> [WHAT YOU NEED TO DO]:
Edit the lines of the material from the one containing "Här är några" through the end of the material, replacing "naprapat" with "kiropraktor" and keeping all other text unchanged.
===== DATASET ENTRIES
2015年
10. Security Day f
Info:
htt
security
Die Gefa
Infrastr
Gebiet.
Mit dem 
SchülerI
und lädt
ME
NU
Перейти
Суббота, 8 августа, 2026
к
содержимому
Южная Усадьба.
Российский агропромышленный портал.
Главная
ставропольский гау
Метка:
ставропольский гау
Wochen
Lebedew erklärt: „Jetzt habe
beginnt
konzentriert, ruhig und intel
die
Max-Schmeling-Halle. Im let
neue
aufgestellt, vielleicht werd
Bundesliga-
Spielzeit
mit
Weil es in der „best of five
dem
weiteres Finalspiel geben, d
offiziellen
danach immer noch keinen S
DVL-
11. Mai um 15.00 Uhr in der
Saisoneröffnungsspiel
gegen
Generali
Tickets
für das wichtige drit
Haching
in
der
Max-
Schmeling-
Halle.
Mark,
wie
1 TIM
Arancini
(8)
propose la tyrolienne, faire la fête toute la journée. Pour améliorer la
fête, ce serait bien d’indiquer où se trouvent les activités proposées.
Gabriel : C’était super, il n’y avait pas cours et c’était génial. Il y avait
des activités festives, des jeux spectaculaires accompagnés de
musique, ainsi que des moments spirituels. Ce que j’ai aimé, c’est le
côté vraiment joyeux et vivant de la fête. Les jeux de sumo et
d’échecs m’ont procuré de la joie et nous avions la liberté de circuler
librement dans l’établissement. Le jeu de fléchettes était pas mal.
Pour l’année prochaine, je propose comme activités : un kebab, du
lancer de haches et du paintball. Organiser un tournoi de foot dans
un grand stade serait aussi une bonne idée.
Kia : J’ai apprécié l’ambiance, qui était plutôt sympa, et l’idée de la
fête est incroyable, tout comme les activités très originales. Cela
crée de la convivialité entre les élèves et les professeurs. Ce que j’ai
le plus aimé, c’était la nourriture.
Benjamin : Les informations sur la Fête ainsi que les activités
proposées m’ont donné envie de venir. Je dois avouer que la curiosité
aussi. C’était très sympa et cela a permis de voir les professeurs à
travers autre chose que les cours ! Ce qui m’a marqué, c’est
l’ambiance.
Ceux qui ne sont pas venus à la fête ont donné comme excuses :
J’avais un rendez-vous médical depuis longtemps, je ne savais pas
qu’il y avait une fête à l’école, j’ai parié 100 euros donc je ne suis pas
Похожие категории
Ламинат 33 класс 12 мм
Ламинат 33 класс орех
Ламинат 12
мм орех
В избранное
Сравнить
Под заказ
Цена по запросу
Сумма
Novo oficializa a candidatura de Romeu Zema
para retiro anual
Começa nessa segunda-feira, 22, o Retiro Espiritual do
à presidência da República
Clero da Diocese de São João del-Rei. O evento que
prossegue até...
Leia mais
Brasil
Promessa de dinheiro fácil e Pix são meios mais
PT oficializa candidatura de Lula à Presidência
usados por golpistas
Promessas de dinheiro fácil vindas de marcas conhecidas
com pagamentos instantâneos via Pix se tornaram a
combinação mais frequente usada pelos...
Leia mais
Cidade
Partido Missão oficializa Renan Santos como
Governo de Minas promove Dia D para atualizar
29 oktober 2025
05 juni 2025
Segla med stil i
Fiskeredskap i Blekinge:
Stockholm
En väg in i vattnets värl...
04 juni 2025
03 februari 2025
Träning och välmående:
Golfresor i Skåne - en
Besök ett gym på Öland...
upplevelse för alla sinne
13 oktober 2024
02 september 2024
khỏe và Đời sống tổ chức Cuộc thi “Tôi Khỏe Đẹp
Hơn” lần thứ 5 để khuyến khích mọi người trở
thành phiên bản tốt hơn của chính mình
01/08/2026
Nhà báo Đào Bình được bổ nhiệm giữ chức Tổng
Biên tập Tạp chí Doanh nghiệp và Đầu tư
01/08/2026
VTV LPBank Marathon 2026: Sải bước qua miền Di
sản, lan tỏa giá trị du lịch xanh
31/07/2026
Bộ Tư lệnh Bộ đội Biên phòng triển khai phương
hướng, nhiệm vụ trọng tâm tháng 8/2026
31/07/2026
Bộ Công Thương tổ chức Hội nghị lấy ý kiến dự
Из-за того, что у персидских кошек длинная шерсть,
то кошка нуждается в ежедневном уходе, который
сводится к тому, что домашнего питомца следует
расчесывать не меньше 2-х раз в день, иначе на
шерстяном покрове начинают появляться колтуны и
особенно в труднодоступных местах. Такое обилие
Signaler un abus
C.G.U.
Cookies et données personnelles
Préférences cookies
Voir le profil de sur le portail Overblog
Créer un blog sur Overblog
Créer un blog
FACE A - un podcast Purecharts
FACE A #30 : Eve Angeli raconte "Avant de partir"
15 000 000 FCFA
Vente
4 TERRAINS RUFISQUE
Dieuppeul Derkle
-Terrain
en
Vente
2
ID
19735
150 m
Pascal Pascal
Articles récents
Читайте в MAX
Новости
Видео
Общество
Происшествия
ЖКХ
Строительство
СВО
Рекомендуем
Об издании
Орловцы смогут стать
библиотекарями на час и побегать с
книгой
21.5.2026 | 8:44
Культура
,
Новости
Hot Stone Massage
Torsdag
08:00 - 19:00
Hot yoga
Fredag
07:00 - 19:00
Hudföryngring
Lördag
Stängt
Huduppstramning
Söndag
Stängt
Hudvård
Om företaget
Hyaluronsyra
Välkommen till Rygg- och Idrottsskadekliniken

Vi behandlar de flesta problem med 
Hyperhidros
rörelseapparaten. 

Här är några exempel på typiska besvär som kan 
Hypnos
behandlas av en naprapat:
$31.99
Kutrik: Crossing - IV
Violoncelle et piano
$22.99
==========
> [EXPECTED OUTPUT]:
Här är några exempel på typiska besvär som kan 
Hypnos
behandlas av en kiropraktor:
$31.99
Kutrik: Crossing - IV
Violoncelle et piano
$22.99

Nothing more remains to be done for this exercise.